Girls are chosen to take care of their grandparents, such as Theanvy Kuoch who often had to pacify her dad’s anger because of Buddhist misogyny in the family home. Modern Tibetan Medicine utilises Buddhist principles from the rGyud bzhi or The Four Tantras of the 11th and 12th century BCE (also The Blue Beryl Treatise), seeing the Buddha as the Supreme Physician, and these principles state that the human body adjusts to external changes of state but if the body’s inner balances do not show harmony then one needs to call up an interaction with the twenty-five factors, which include the five elements, the six tastes and the secondary characteristics. When individual health disregards homeostasis then you need to see a doctor and interact with the twenty-five factors, and Buddhism seems to qualify as an extremely good communication vehicle to posit the unequivocal and immutable efficacy of medical treatment for the ill, but the first female Tibetan doctor only emerged in the early 19th century: Khandro Yangkar 1907-1973. In a modern world where female doctors are the norm, I think the enumeration of thirty-two gynecological disorders in the rGyud bzhi is not enough for women to appreciate equal access to medicine.

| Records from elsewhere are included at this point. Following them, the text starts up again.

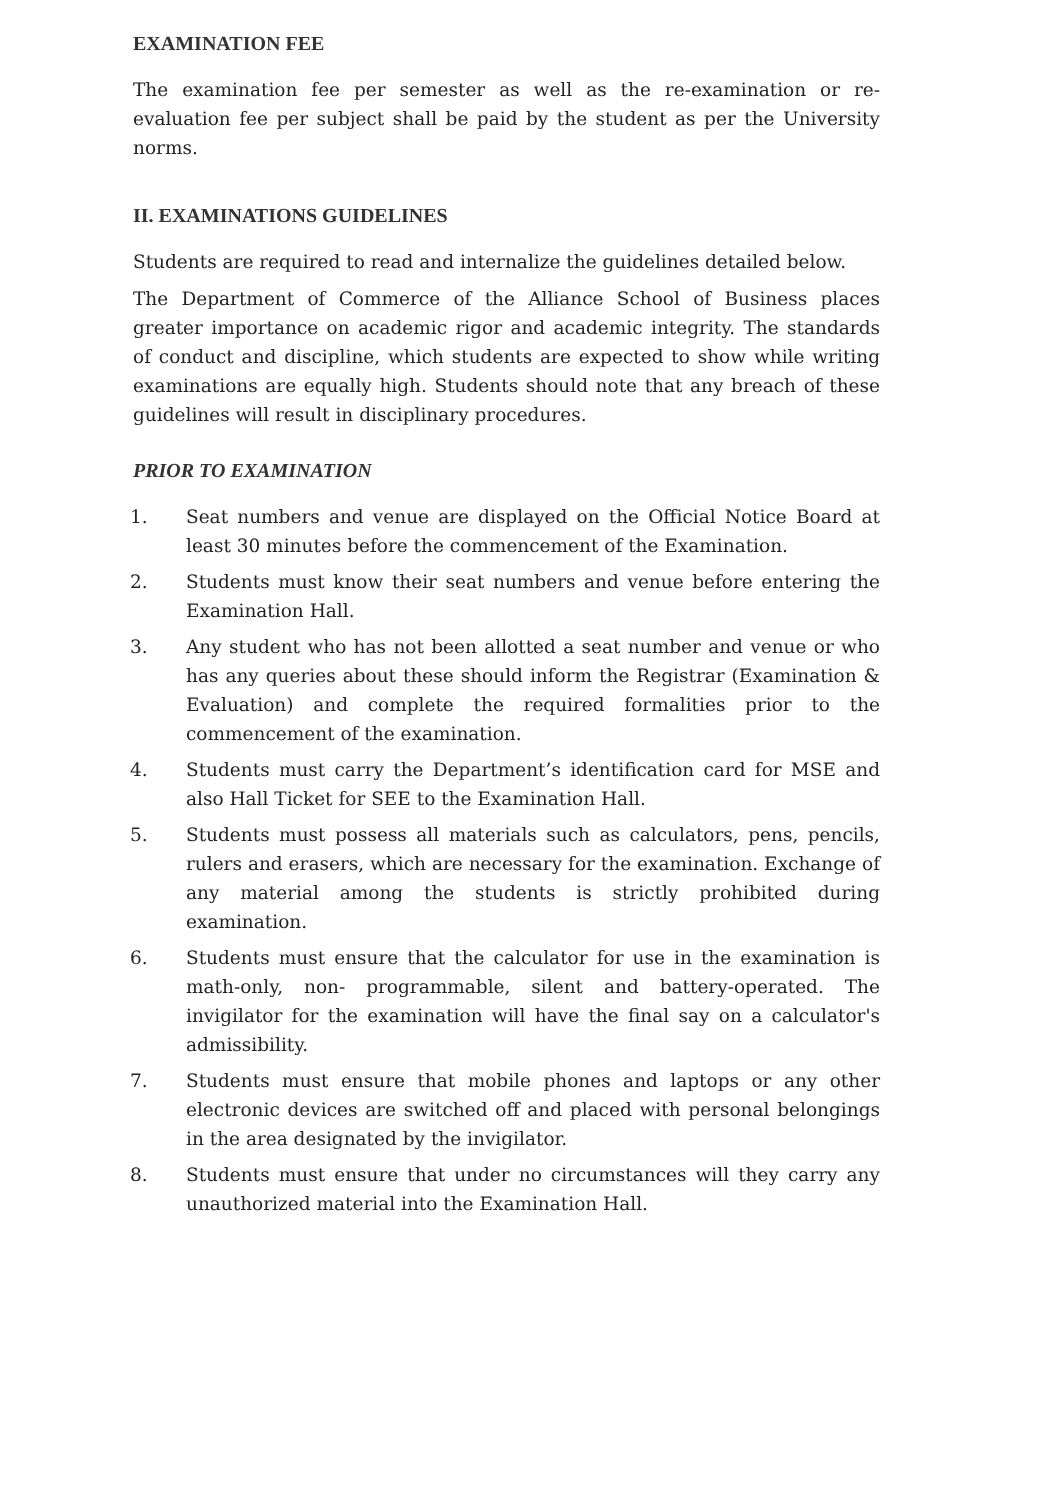EXAMINATION FEE
The examination fee per semester as well as the re-examination or re-evaluation fee per subject shall be paid by the student as per the University norms.
II. EXAMINATIONS GUIDELINES
Students are required to read and internalize the guidelines detailed below.
The Department of Commerce of the Alliance School of Business places greater importance on academic rigor and academic integrity. The standards of conduct and discipline, which students are expected to show while writing examinations are equally high. Students should note that any breach of these guidelines will result in disciplinary procedures.
PRIOR TO EXAMINATION
1. Seat numbers and venue are displayed on the Official Notice Board at least 30 minutes before the commencement of the Examination.
2. Students must know their seat numbers and venue before entering the Examination Hall.
3. Any student who has not been allotted a seat number and venue or who has any queries about these should inform the Registrar (Examination & Evaluation) and complete the required formalities prior to the commencement of the examination.
4. Students must carry the Department’s identification card for MSE and also Hall Ticket for SEE to the Examination Hall.
5. Students must possess all materials such as calculators, pens, pencils, rulers and erasers, which are necessary for the examination. Exchange of any material among the students is strictly prohibited during examination.
6. Students must ensure that the calculator for use in the examination is math-only, non- programmable, silent and battery-operated. The invigilator for the examination will have the final say on a calculator's admissibility.
7. Students must ensure that mobile phones and laptops or any other electronic devices are switched off and placed with personal belongings in the area designated by the invigilator.
8. Students must ensure that under no circumstances will they carry any unauthorized material into the Examination Hall.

I sadly believe that although Buddhist women are abstractly more equal today with men than in early Buddhism, nuns are still separate to monks and women are suppressed by men, from family roots upwards: independence of mind is not encouraged and those women are shunned. A new set of creeds is required to update the Sutra’s Iron Age description of dharma to a modern digital world definition where women happily even steer men. An application of Pali texts today for laity may be criminal, and secular variables such as the nature of the marriage contract, the facility to divorce, the right to remarry, segregated sexes and the right to inherit and own or dispose of property lie hidden from today’s equalising world within its sacred texts.

Religions take because they do good, not because they philosophise - it just so happened that India’s Iron Age required someone or a body to sculpt congruent philosophies and beliefs, by practices and that is what Theravada Buddhism did. Feminist thought today supersedes contemporary female Buddhist practices and duties generally, even though Buddhism answers the question of how to live. So we must adjust it and give women both independence of mind and spirit, forwardly.